Un mercato del lavoro profondamente sbilanciato

Il secondo grande ostacolo è il mercato del lavoro. Il tasso di disoccupazione del Sudafrica, 33,2% nel secondo trimestre del 2025, è uno dei più alti al mondo. Questa situazione deriva da una combinazione tossica di fattori: deindustrializzazione continua dal 2008, disallineamento tra domanda e offerta di competenze (il 42% della popolazione attiva non ha un diploma), e soprattutto l’eredità territoriale dell’apartheid, che tiene gran parte della popolazione lontana dai centri economici.

Nonostante l’apartheid sia finito da oltre 30 anni, resta la segregazione territoriale. Le “Township” e le aree svantaggiate restano lontane dai centri occupazionali, con trasporti costosi e infrastrutture inadeguate. Questa frammentazione territoriale crea esclusione strutturale e abbassa in modo innaturale la partecipazione alla forza lavoro anormalmente bassa, limitando l’efficacia di qualsiasi politica per favorire l’occupazione.

Prospettive di miglioramento ancora incerte

Di fronte a queste sfide, emerge qualche segnale positivo. Il governo di coalizione insediatosi nel 2024 rappresenta una svolta politica senza precedenti e potrebbe introdurre maggiore pluralismo e controllo. Sono state avviate riforme essenziali per ristrutturare Eskom, ampliare la partecipazione del settore privato nell’energia e semplificare le regole per le imprese.

Ma la strada da percorrere è lunga. Anche con riforme ambiziose, serviranno alcuni anni prima che il Sudafrica possa ritrovare il suo potenziale di economia emergente dinamica e promettente, come appariva negli anni 2000. Per riuscirci, il Paese ha ancora grandi risorse: la base industriale più sviluppata dell’Africa, un settore finanziario avanzato, una banca centrale credibile e piena integrazione nei circuiti commerciali e finanziari globali. Se riuscirà a liberarsi dei vincoli strutturali, il Sudafrica potrà cogliere le opportunità della crescita regionale africana e riconquistare il suo ruolo di potenza del continente.
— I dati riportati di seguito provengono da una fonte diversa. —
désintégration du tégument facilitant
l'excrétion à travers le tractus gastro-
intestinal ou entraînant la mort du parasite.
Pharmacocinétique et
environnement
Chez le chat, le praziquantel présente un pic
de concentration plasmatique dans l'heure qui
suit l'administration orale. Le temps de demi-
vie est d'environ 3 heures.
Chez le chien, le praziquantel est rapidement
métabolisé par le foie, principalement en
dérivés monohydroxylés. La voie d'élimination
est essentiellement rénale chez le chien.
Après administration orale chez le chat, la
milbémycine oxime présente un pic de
“Il Sudafrica rappresenta un caso emblematico di come i vincoli strutturali possano rallentare il potenziale di un’economia ricca di risorse e competenze,” ha commentato Ernesto De Martinis, CEO Regione Mediterraneo & Africa di Coface. “Le recenti aperture del governo alla collaborazione pubblico-privato e le riforme avviate nel settore energetico e del lavoro sono segnali incoraggianti, ma servirà continuità e visione di lungo periodo per trasformare questi progressi in crescita sostenibile. In un contesto globale sempre più interconnesso, la capacità del Sudafrica di rafforzare la propria governance economica e di valorizzare i propri vantaggi competitivi sarà determinante non solo per la stabilità interna, ma anche per il ruolo che il Paese potrà giocare nella nuova geografia della crescita africana.”